By Ian Dipple 20/07 Updated: 20/07 00:11

HOSPITAL bosses have defended splashing out tens of thousands of pounds on a new management post at a time when they are trying to make millions in efficiency savings.

Worcestershire Acute Hospitals NHS Trust is in the process of recruiting a head of transformation and, although the exact salary has not been confirmed at this stage, the successful applicant will be paid somewhere between £54,454 and £67,134.
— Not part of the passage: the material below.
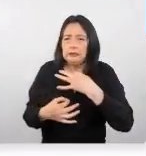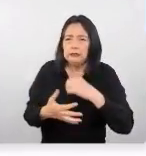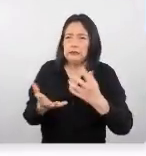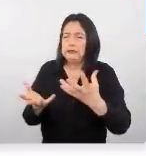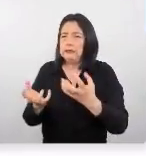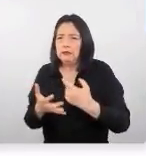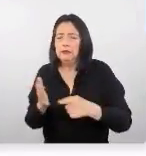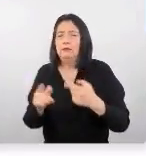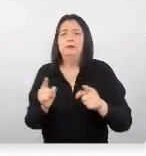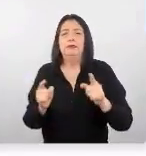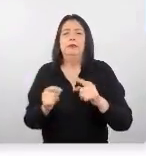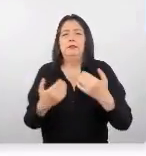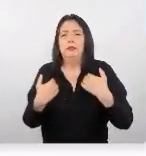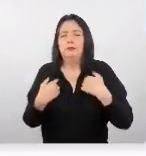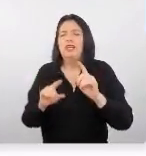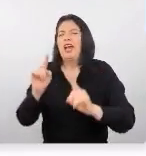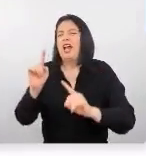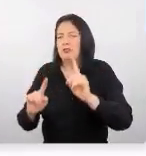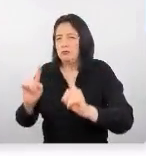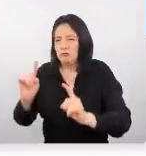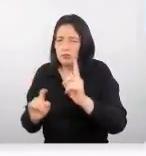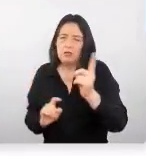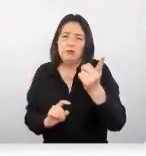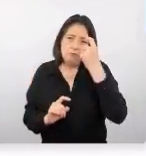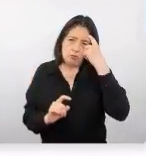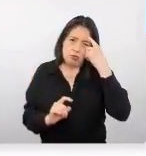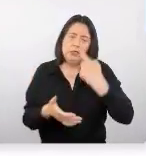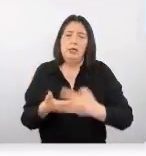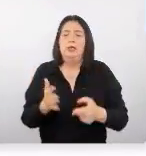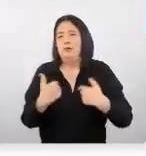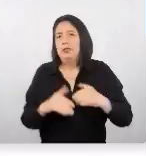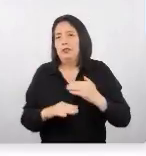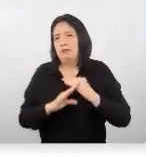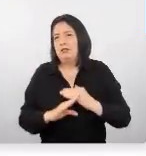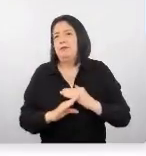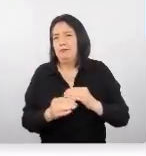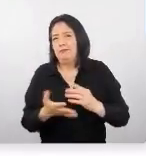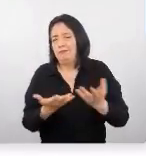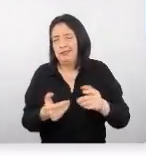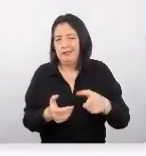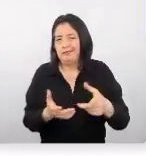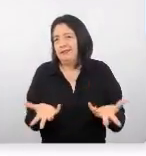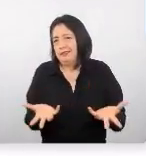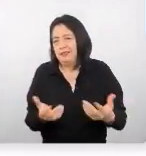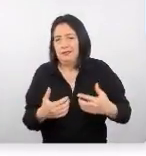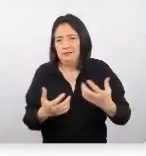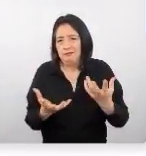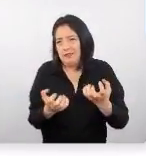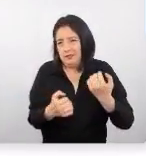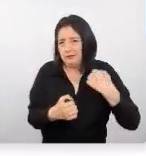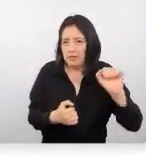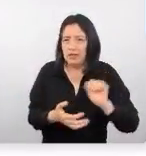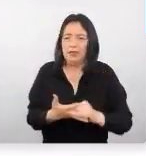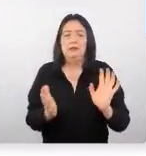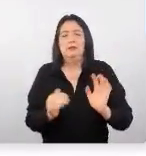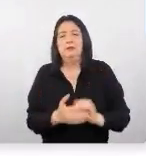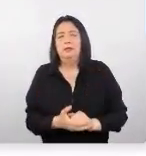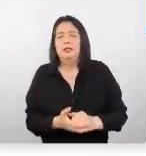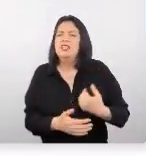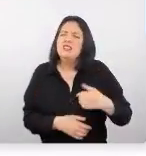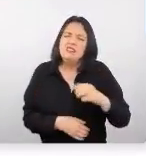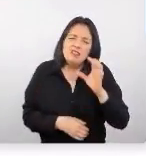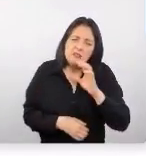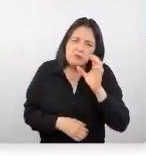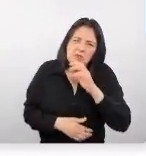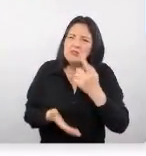sin embargo, todavía tenemos algunas políticas que podrían restringir estas ganas de viajar, hay que ir buscando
It comes at a time when the Trust is already close to £2million in the red after the first two months of the financial year, has only identified £11million of the £15million it needs to make in efficiency savings this year and is seeking a £21million Government loan to help pays its bills, due to a liquidity problem caused by an historic debt of £18.3million. At the same time, it is also reviewing hospital services, which the Trust says is being driven by a squeeze on NHS funding, coupled with rising demand, which will lead to a £50million funding gap by 2015, and could see the Alexandra Hospital lose its A&E and maternity services.

But Chris Fearns, the Trust’s director of strategic development, defended the move saying the new post had little to do with the Joint Services Review and was to do with meeting efficiency savings targets which totalled £30million.

“It is a role that has been created at the request of our clinicians and management team to ensure valuable patient-facing time is not lost.

“He or she will work closely with clinicians to allow them to keep their focus on patients and have the support they need to deliver changes which improve patient services and deliver the savings we must make in the coming years,” she said.

“The role Head of Transformation exists within most public organisations, in one form and or another, and certainly in most trusts nationally.

“Non-clinical senior management within Worcestershire Acute Hospitals makes up an extremely small percentage of our workforce and we are not unique in recruiting to such a position in the Midlands and we therefore need to pay the same rates as other Trusts under the NHS pay scale, Agenda for Change.”

But Neal Stote, head of the Save the Alex campaign, said the money could be better spent on frontline services.

“They are bringing in somebody who doesn’t know the set-up of Worcestershire Acute Hospitals Trust and paying them a huge amount of money when they could get a finance director or medical director to go to frontline staff and say how can we be more efficient, not take money away from frontline services by getting a manager in to do another top down reorganisation,” he said.

“Surely these efficiency savings should be fully implemented before they go along with models of future healthcare.”